> **Input data**
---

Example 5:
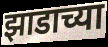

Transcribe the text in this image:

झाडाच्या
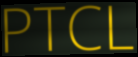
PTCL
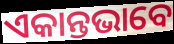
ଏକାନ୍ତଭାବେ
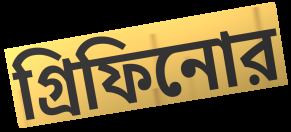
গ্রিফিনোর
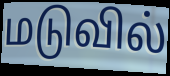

--

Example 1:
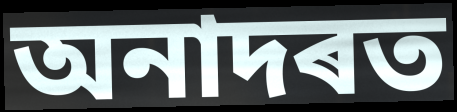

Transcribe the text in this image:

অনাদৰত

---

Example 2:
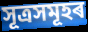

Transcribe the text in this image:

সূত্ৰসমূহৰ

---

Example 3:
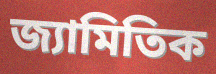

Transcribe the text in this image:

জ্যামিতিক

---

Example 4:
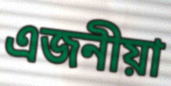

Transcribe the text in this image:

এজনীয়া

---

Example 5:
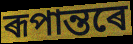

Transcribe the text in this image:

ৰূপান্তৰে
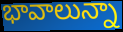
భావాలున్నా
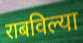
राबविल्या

> **Work instruction**
Where a line in the listing holds the string "Example", include it in the count, then report the total alone.

> **Your response**
6